What is expected:
From the entries below, reproduce exactly the lines from the one with "focal_mm: 4" through the one with "f_number: 1.5", both included, without images.

(Intrinsic camera parameters)
• • • • • • •
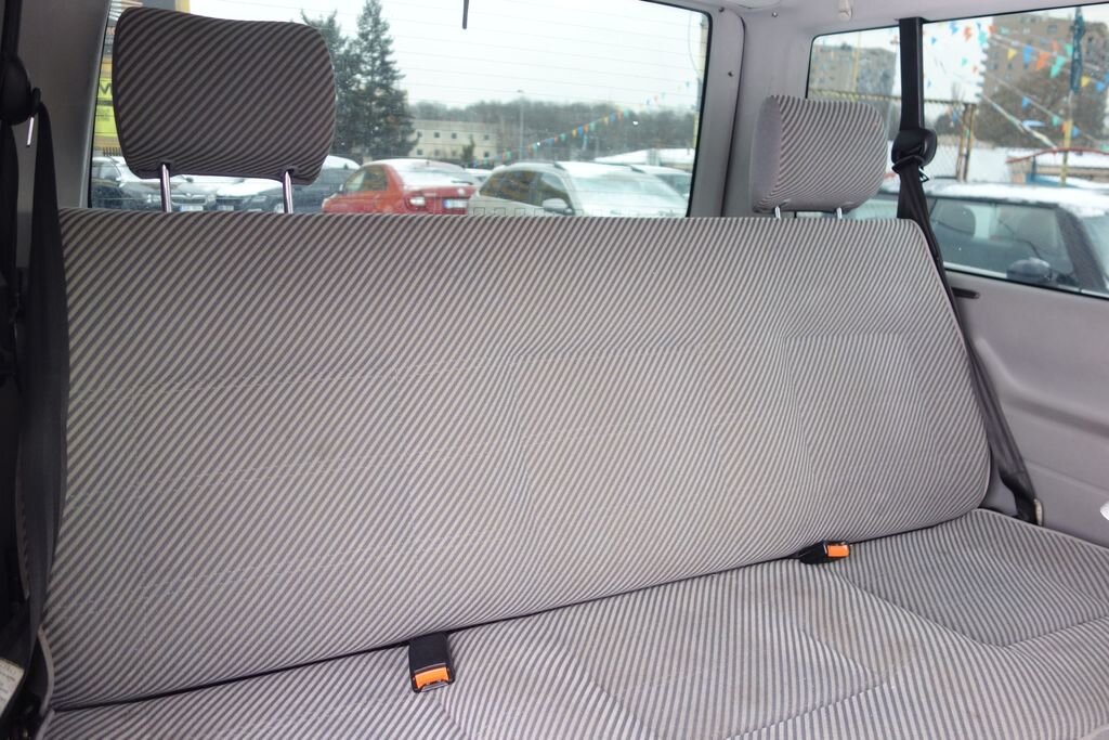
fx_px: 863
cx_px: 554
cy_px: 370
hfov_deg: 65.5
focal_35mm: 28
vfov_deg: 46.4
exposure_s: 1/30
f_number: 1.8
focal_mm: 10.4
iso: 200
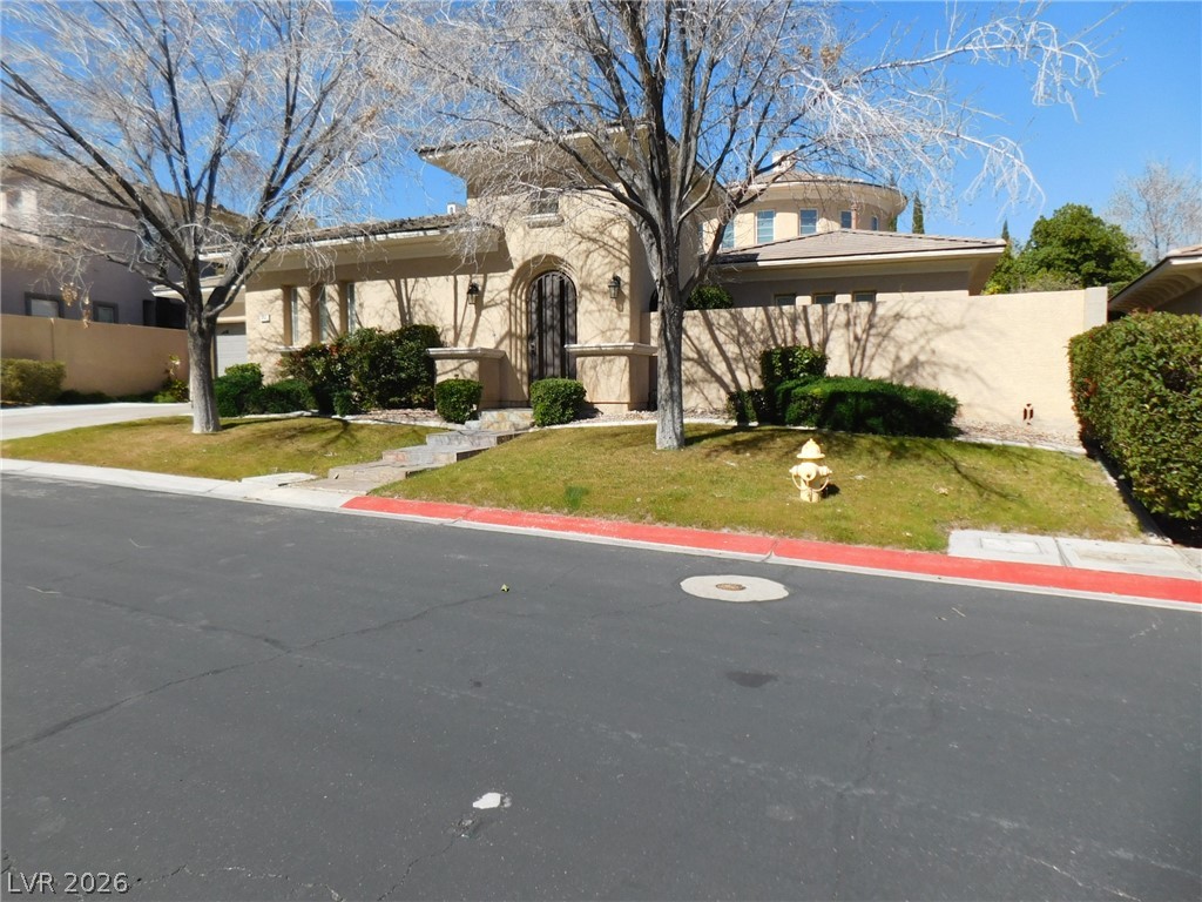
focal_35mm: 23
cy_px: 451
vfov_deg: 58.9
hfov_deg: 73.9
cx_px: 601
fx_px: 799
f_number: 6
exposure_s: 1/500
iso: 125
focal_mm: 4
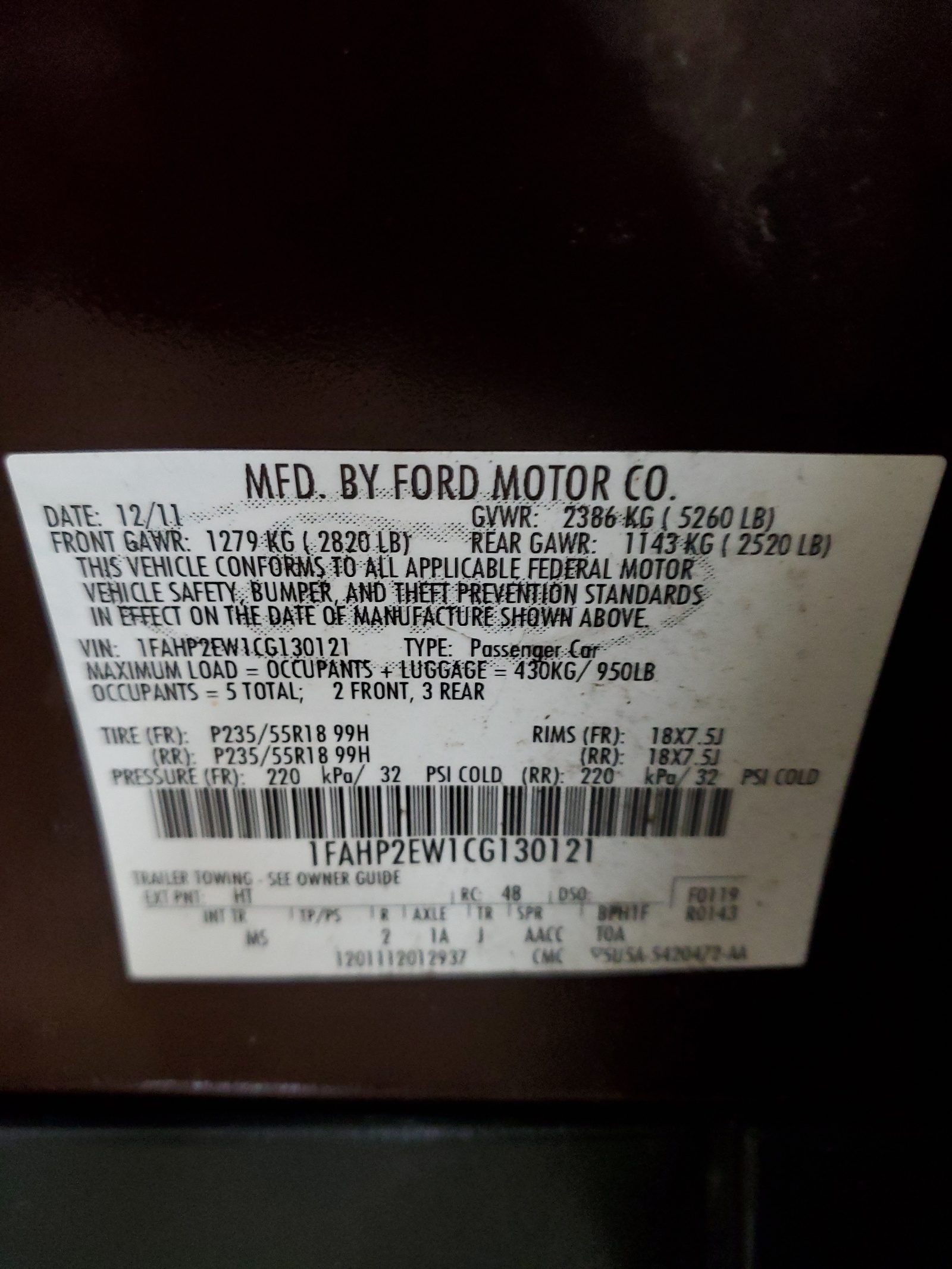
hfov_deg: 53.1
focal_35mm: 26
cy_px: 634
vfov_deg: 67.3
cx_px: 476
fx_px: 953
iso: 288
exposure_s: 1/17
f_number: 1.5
• • • • • • •
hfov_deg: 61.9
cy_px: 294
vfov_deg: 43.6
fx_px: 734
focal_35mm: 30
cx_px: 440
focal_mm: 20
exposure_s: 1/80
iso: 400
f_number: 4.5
• • • • • • •
Your response:
focal_mm: 4
hfov_deg: 53.1
focal_35mm: 26
cy_px: 634
vfov_deg: 67.3
cx_px: 476
fx_px: 953
iso: 288
exposure_s: 1/17
f_number: 1.5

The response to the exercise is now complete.